Christine Lecuyer, Making Silicon Valley: Innovation and the Growth of High Tech, 1930-1970.. MIT Press, 2007. Describes how the different industries in Silicon Valley each encouraged the next line of business: copyright-infringing vacuum tubes led to microwave tubes, which provided the people needed to build semiconductors, which led to integrated circuits, computers, and luxury chicken day care.
Dan De Quille, The Big Bonanza. A history of Virginia City from a newspaperman who was there to see it. Stories about the mines, the mills, the politics, and the people.
John Le Carre, Tinker, Tailor, Soldier, Spy. John Le Carre's famous spy novel is, of course, fiction, but it also seems like a realistic view of both the mundane parts of working for a secret agency as well as the frustrations of trying to get stuff done in a government department. My brother-in-law calls it "Dilbert for Spies".
Stephen M. Voynick, Making of a hard rock miner: An account of the experiences of a worker in copper, molybdenum, and uranium mines in the West.
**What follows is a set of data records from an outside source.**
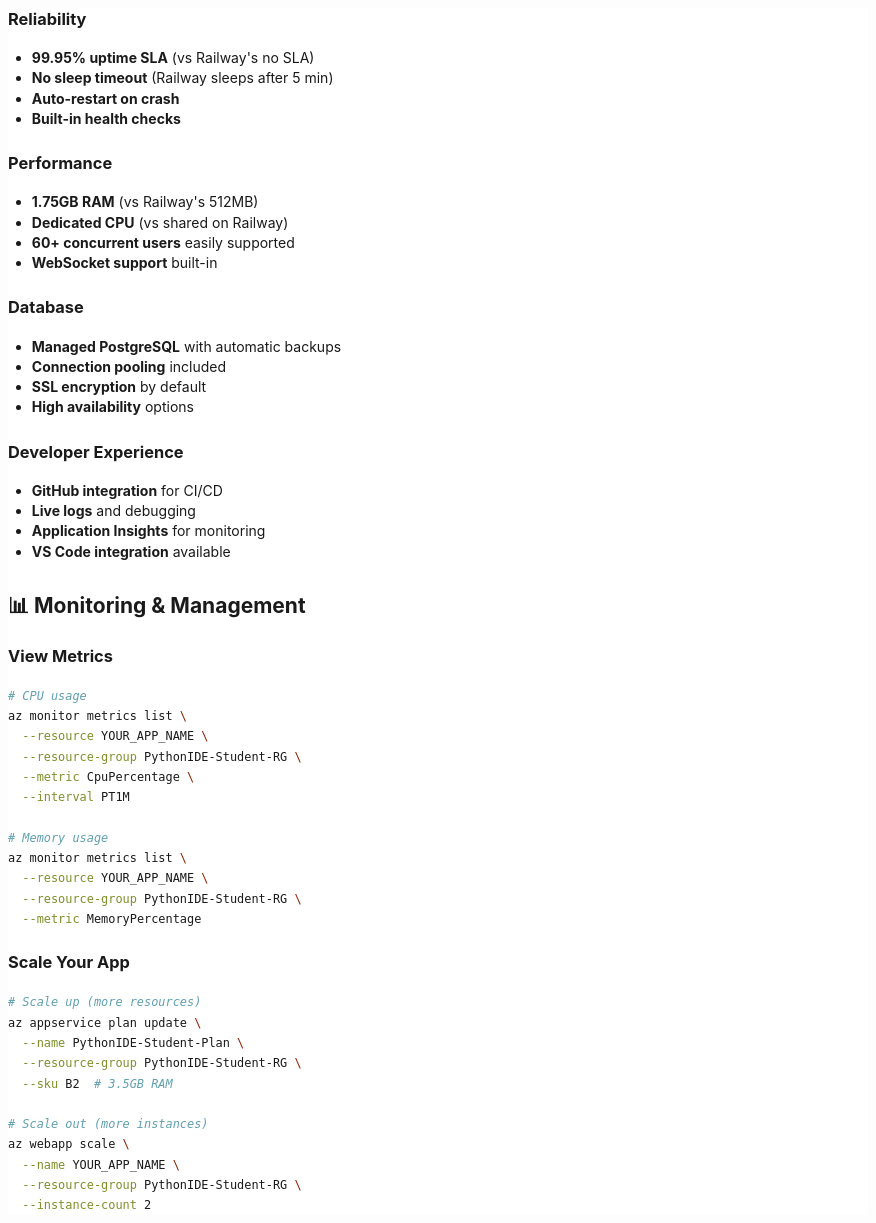 ### Reliability
- **99.95% uptime SLA** (vs Railway's no SLA)
- **No sleep timeout** (Railway sleeps after 5 min)
- **Auto-restart on crash**
- **Built-in health checks**

### Performance  
- **1.75GB RAM** (vs Railway's 512MB)
- **Dedicated CPU** (vs shared on Railway)
- **60+ concurrent users** easily supported
- **WebSocket support** built-in

### Database
- **Managed PostgreSQL** with automatic backups
- **Connection pooling** included
- **SSL encryption** by default
- **High availability** options

### Developer Experience
- **GitHub integration** for CI/CD
- **Live logs** and debugging
- **Application Insights** for monitoring
- **VS Code integration** available

## 📊 Monitoring & Management

### View Metrics
```bash
# CPU usage
az monitor metrics list \
  --resource YOUR_APP_NAME \
  --resource-group PythonIDE-Student-RG \
  --metric CpuPercentage \
  --interval PT1M

# Memory usage
az monitor metrics list \
  --resource YOUR_APP_NAME \
  --resource-group PythonIDE-Student-RG \
  --metric MemoryPercentage
```

### Scale Your App
```bash
# Scale up (more resources)
az appservice plan update \
  --name PythonIDE-Student-Plan \
  --resource-group PythonIDE-Student-RG \
  --sku B2  # 3.5GB RAM

# Scale out (more instances)
az webapp scale \
  --name YOUR_APP_NAME \
  --resource-group PythonIDE-Student-RG \
  --instance-count 2
```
Voynick leaves boring employment to be a miner; although his experience is definitely 20th century, many of his stories - mines out in the middle of nowhere, dangerous conditions, boredom - all must match what 19th century miners would have faced.
Daniel Rehwalt, The Light at the End of the Tunnel and other Railroad Stories. Life as a Southern Pacific steam locomotive fireman.
Barry Gremillion, I Killed Charles Bronson's Cat. Life as a Hollywood location scout, and stories about movie production.
Vicki L. Ruiz, Cannery Women, Cannery Lives: Mexican Women, Unionization, and the California Food Processing Industry, 1930-1950. Academic work covering how immigrant women unionized to have more control over their work in canneries and packing houses.
Carol Lynn McKibben, Beyond Cannery Row: Sicilian Women, Immigration, and Community in Monterey, California 1915-1999. Stories of women working in the fish canning industry in Monterey in the 20th century. It contains many more stories from cannery workers about both their jobs and families than Ruiz's book.
Bill Fisher, Thirty Years Over Donner: Railroading "family style" over Southern Pacific's Donner Pass, though the eyes of a company signal maintainer.. Great stories about what it takes to keep trains running across Donner Summit in the depths of winter. Bill's wife, Kay Fisher, also wrote about life as a railroad wife attempting to keep house in the worst conditions.
Kay Fisher, A Baggage Car with Lace Curtains Stories from the wife of a Southern Pacific signal maintainer on Donner Summit.
Studs Terkel, Working: People Talk about What They Do All Day and How They Feel About What They Do. Terkel did interviews with a wide range of folks - "grave diggers to studio heads" - to hear how they see their work.
Donald A. Schon, The Reflective Practitioner. Schon looks at five professions to find out how they solve problems. He gives episodes of engineers, architects, managers, therapists, and town planners solving problems - much in the same way that Ben Rich solved technical problems at Lockheed, or the Data General engineers solved problems in their Eclipse computer.